Also, (2011)
I have no idea what the website would look like without it, but I have a feeling it does more good than harm.
(Or when the auto-renamer does a funny!)
[1]: Example from the frontpage right now: "How Big Are Factorials?" probably got normalized to "Big Are Factorials?" originally, based off other previous manglings I have seen previously.
It’s a classic example of Goodhart’s Law in action. Code coverage metrics only measure what percentage of code the test suite causes to run. But it’s very, very easy to write tests that run code without actually confirming that it produces correct output for all possible inputs. And it’s very, very easy to assume that a module with 90+% code coverage also has 90+% behavior coverage, and then become complacent about reviewing the suite for proper behavior coverage.
It already is, ive banned unit tests via ci checks from our codebases, they were not particularly useful before LLMs and now they are a net negative.
We require int and some e2es and that does all that units do and more.
For Rust there's https://crates.io/crates/cargo-crap, and for Go there's https://padiazg.github.io/go-crap/
The one that tech tends to stumble on most often is velocity-type metrics. The problem there is that you can’t pay the bills with velocity. And velocity metrics tend to favor cheap shovelware features that cohere poorly over anything that involves having the team slow down on churning out code long enough to work out elegant solutions to subtle problems.
This reminds me of a talk Sandi Metz did called "All the Little Things" where she covers the Gilded Rose kata. In the talk, she reworks her solution until there's almost nothing left showing the essence of the problem being solved.

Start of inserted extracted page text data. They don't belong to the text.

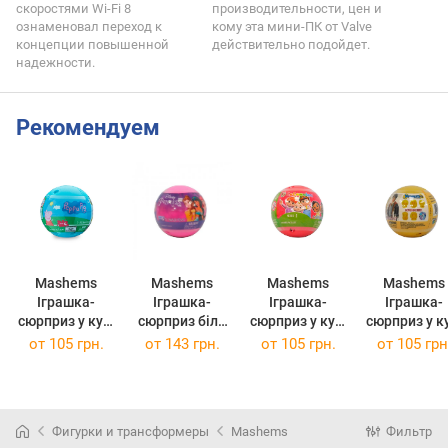
скоростями Wi-Fi 8
производительности, цен и
ознаменовал переход к
кому эта мини-ПК от Valve
концепции повышенной
действительно подойдет.
надежности.
Рекомендуем
Mashems
Mashems
Mashems
Mashems
Іграшка-
Іграшка-
Іграшка-
Іграшка-
сюрприз у кулі
сюрприз біля
сюрприз у кулі
сюрприз у к
Mash'ems –
кулі Mash'ems
Mash'ems S1 –
Mash'ems S6
от
105 грн.
от
143 грн.
от
105 грн.
от
105 грн
Свинка Пеппа
S6 –
Кокомелон
Гаррі Потт
Діснеївські
принцесі
Фигурки и трансформеры
Mashems
Фильтр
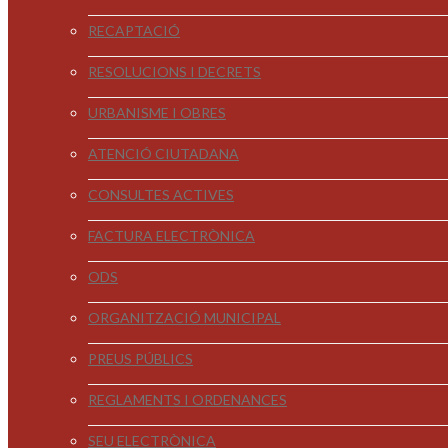
RECAPTACIÓ
RESOLUCIONS I DECRETS
URBANISME I OBRES
ATENCIÓ CIUTADANA
CONSULTES ACTIVES
FACTURA ELECTRÒNICA
ODS
ORGANITZACIÓ MUNICIPAL
PREUS PÚBLICS
REGLAMENTS I ORDENANCES
SEU ELECTRÒNICA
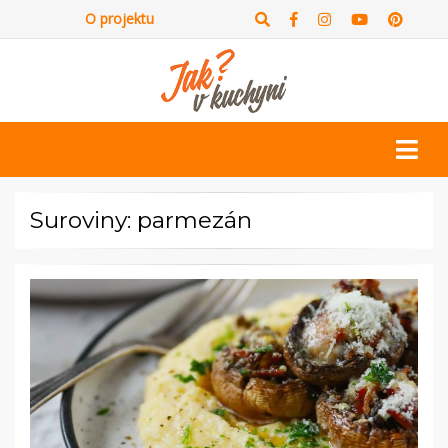
O projektu
Suroviny: parmezán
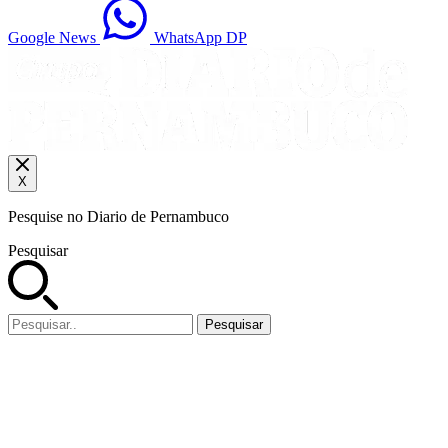
Google News
WhatsApp DP
X
Pesquise no Diario de Pernambuco
Pesquisar
Pesquisar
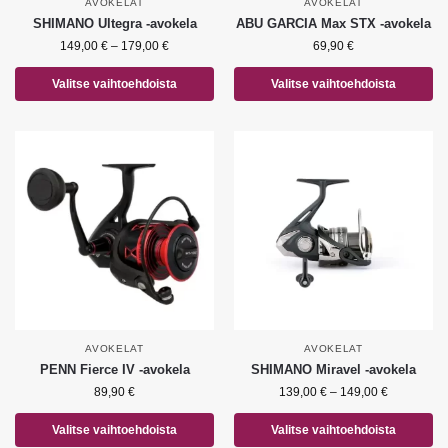
AVOKELAT
AVOKELAT
SHIMANO Ultegra -avokela
ABU GARCIA Max STX -avokela
149,00
€
–
179,00
€
69,90
€
Valitse vaihtoehdoista
Valitse vaihtoehdoista
AVOKELAT
AVOKELAT
PENN Fierce IV -avokela
SHIMANO Miravel -avokela
89,90
€
139,00
€
–
149,00
€
Valitse vaihtoehdoista
Valitse vaihtoehdoista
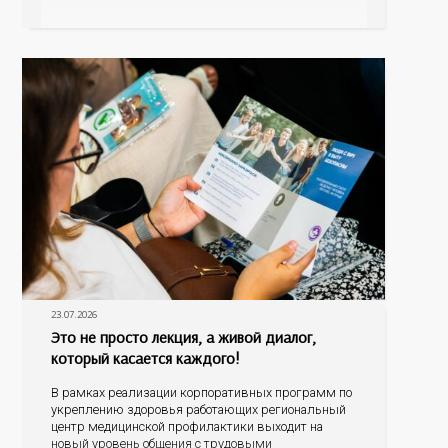
ее заболевания, такие как неалкогольная жировая
болезнь печени (НАЖБП), цирроз и гепатиты
становятся все более распространенными. По
данным
23.07.2026
Это не просто лекция, а живой диалог,
который касается каждого!
В рамках реализации корпоративных программ по
укреплению здоровья работающих региональный
центр медицинской профилактики выходит на
новый уровень общения с трудовыми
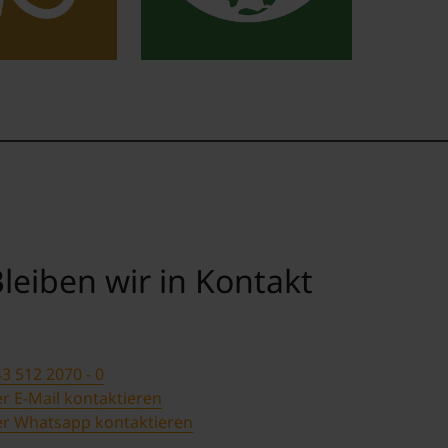
leiben wir in Kontakt
3 512 2070 - 0
r E-Mail kontaktieren
er Whatsapp kontaktieren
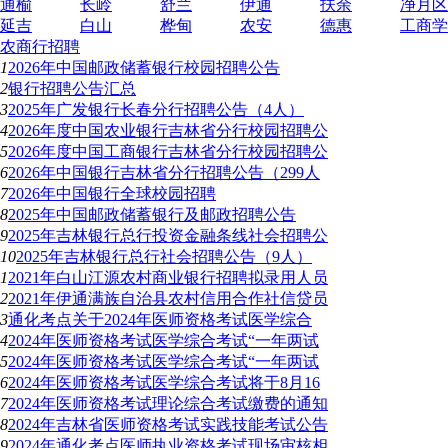
通榆
长岭
舒兰
伊通
扶余
净月区
延吉
白山
桦甸
农安
德惠
工商学
农商行招聘
1
2026年中国邮政储蓄银行校园招聘公告
2
银行招聘公告汇总
3
2025年广发银行长春分行招聘公告（4人）
4
2026年度中国农业银行吉林省分行校园招聘公
5
2026年度中国工商银行吉林省分行校园招聘公
6
2026年中国银行吉林省分行招聘公告（299人
7
2026年中国银行全球校园招聘
8
2025年中国邮政储蓄银行及邮政招聘公告
9
2025年吉林银行总行投资金融条线社会招聘公
10
2025年吉林银行总行社会招聘公告（9人）
1
2021年白山江源农村商业银行招聘拟录用人员
2
2021年伊通满族自治县农村信用合作社信贷员
3
通化考点关于2024年医师资格考试医学综合
4
2024年医师资格考试医学综合考试“一年两试
5
2024年医师资格考试医学综合考试“一年两试
6
2024年医师资格考试医学综合考试将于8月16
7
2024年医师资格考试理论综合考试缴费的通知
8
2024年吉林省医师资格考试实践技能考试公告
9
2024年通化考点医师执业资格考试现场审核相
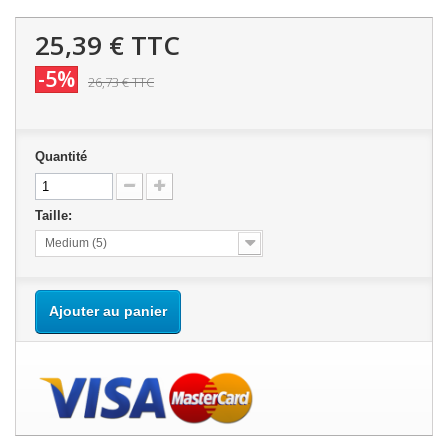
25,39 €
TTC
-5%
26,73 €
TTC
Quantité
Taille:
Medium (5)
Ajouter au panier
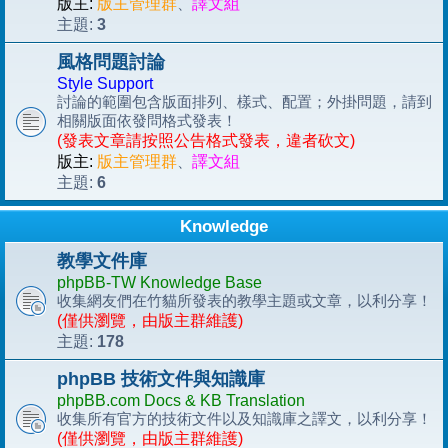
版主:
版主管理群
、
譯文組
3
主題:
風格問題討論
Style Support
討論的範圍包含版面排列、樣式、配置；外掛問題，請到
相關版面依發問格式發表！
(發表文章請按照公告格式發表，違者砍文)
版主:
版主管理群
、
譯文組
6
主題:
Knowledge
教學文件庫
phpBB-TW Knowledge Base
收集網友們在竹貓所發表的教學主題或文章，以利分享！
(僅供瀏覽，由版主群維護)
178
主題:
phpBB 技術文件與知識庫
phpBB.com Docs & KB Translation
收集所有官方的技術文件以及知識庫之譯文，以利分享！
(僅供瀏覽，由版主群維護)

The cyclomatic complexity metric is touted at each step as a proxy for goodness of design and removal of complexity. However, a weakness of the measure itself is that it doesn't account for the control flow indirection that happens through OO method dispatch itself.
At the same time, Kevlin Henney's talk called "Gilding the Rose" takes the same kata and arrives at a far more sane solution he works up to and reveals at the end.
Short functions used to be hot. Uncle Bob used to proselytize "The first rule of functions is that they should be short. The second rule of functions is that they should be shorter than that." Now emphasizing the benefits of longer functions is pretty trendy. https://github.com/johnousterhout/aposd-vs-clean-code
This industry is pretty idiotic sometimes ¯\_(ツ)_/¯
As I recall, he concluded that there’s really no support for then-popular ideas like short functions, reducing cyclomatic complexity, avoiding explicit branch statements and loops, or TDD. (Tests yes, just not TDD.)
He made a pretty strong case that only two principles are particularly robust. One was that limiting code volume is good. The other is that working people too hard is bad.
What We Know We Don’t Know • Hillel Wayne. (2019, April 28). Hillel Wayne. https://www.hillelwayne.com/talks/what-we-know-we-dont-know/
Every indirect call is a conditional branch, where the condition can be arbitrarily far away in time and space.
Amen, it’s hard to push back against an opaque term (cyclomatic!) when it isn’t really a measure of goodness, it’s a measure of branching, kind of a normal thing in code.
Early on I found that code with low cyclomatic complexity was just usually extremely verbose, lots of passing this to that while avoiding the branching necessary to get something done.
And yes, you can game the metric by hiding the complexity among the confusion of objects and components.
Something like abstractions traversed during interpretation, lines of abstraction v.s. functional implementation, or logic statement dispersion.
It was hard to pin down what was abstraction vs. implementation, but it's much easier now.
The reductio ad absurdum here is that, if abstraction can just be assumed to be bad for quality and maintainability, then perhaps we should go back to hand writing machine code for non-microcoded sequential execution CPU architectures. Conversely, if that idea sounds as preposterous to you as it does to me, then you’re stuck conceding that at least some abstractions are mostly good. So then, before you can automate deciding which ones should and should not count against a code quality metric that’s computed automatically, you need to find an operational definition that can be applied deterministically.
Mild as this ironic passive aggressiveness is, can't imagine something like this in modern sterile corporate messaging.
and
> Here’s why we think that CRAP1 is a good anti-pattern to detect. Writing automated tests (e.g., using JUnit) for complex and convoluted code is particularly challenging, so crappy code usually comes with few, if any, automated tests.
This is so wrong.
The formula uses code coverage as a fundamental metric, when in reality, a lot of people write code "correct from construction", so coverage is not even applicable. Many times too, people only care the use cases they care about work perfectly.
There are also many other reasons code is not tested, not because it's complex, but because it's simple.